Le documentaire Juifs musulmans, si loin, si proches, de Karim Miské, tourné en miroir de l'encyclopédie, sera diffusé sur Arte, le 22 octobre à 22 h 35. 

EN DATES 

Quatorze siècles de vie commune 

570, Arabie. 

Naissance de Mahomet dans une région peuplée d'une forte minorité juive. 

Xe siècle, Bagdad. 

Juifs et musulmans partagent la vie des idées et du commerce. 

XVIe siècle, Maroc. 

Naissance des marchands du roi, les tujjar al-sultan, dynasties de grandes familles juives associées au développement économique du royaume. 

5 août 1934, Algérie. 

Le pogrom de Constantine met fin à la cohabitation relativement harmonieuse entre juifs et musulmans de la ville. 

1950, Irak. 

Fuite vers Israël de la plus ancienne communauté juive en terre d'Islam.
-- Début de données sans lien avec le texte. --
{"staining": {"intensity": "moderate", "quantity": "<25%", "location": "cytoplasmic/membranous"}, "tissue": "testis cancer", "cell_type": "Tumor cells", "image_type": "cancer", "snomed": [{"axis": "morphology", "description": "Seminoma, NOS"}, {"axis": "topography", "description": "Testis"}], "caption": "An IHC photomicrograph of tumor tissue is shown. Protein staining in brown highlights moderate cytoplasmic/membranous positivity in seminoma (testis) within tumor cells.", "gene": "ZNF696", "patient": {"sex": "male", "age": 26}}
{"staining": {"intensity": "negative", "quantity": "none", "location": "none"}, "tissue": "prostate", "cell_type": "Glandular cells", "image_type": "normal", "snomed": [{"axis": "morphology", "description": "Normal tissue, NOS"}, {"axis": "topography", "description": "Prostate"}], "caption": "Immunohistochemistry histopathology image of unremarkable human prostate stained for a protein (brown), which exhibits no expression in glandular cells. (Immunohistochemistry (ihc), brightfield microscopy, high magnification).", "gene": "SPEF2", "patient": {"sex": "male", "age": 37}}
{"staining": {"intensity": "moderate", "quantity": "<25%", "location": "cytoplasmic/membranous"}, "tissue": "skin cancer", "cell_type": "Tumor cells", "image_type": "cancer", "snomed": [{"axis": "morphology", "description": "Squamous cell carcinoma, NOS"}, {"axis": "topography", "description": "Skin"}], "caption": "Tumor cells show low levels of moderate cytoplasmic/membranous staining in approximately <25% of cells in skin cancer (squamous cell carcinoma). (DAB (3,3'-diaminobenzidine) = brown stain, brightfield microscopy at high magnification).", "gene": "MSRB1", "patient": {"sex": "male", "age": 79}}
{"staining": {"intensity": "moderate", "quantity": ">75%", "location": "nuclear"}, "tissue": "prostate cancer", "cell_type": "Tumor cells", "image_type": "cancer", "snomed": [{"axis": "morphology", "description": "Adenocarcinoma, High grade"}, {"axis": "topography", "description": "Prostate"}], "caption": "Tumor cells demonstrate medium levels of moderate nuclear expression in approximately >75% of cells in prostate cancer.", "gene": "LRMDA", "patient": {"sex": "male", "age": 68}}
RETOUR DE LA "QUESTION JUIVE" À TUNIS 

Après le départ des juifs, Tunis s'est mise à errer vers l'est et s'est faite petite sœur du Caire postnassérien», écrit Abdelwahab Meddeb. La négation de l'histoire commune est un classique du monde arabe moderne. Benjamin Stora a rappelé l'amnésie algérienne dans son essai douloureux sur «les trois exils des juifs d'Algérie» (Stock, 2006). La Tunisie constituait plus ou moins le dernier îlot avec des vacanciers juifs heureux de remettre leurs pas dans les rues de la Goulette et les synagogues de Djerba. Depuis la révolution du 14 janvier 2011, la «question juive», comme disent les experts en éradication physique et historique, est revenue en force dans le discours islamiste mortifère. Non seulement les salafistes, longtemps adoubés par Ennahda, ont eu le droit de crier «Egorge les juifs !» en Tunisie, mais encore on a vu des intellectuels tunisiens menacés en raison de leur travail d'enquête sur la communauté juive. C'est le cas de l'historien Habib Kazdaghli, doyen de la faculté des lettres, des arts et des humanités de la Manouba, qui a mené un combat périlleux et admirable contre les commandos salafistes avides d'imposer aux étudiantes le port du voile intégral en cours. Kazdaghli a consacré une grande partie de ses travaux à l'antique saga des juifs en Tunisie, ce qui lui a valu d'être menacé de mort et qualifié d'agent du Mossad. On retrouve dans cette encyclopédie plusieurs des précieuses contributions de cet homme d'honneur et de dialogue qui envoyait ses étudiants retrouver dans leur région les traces de l'histoire mêlée des Tunisiens juifs et musulmans. Pour que la mémoire triomphe de l'absence.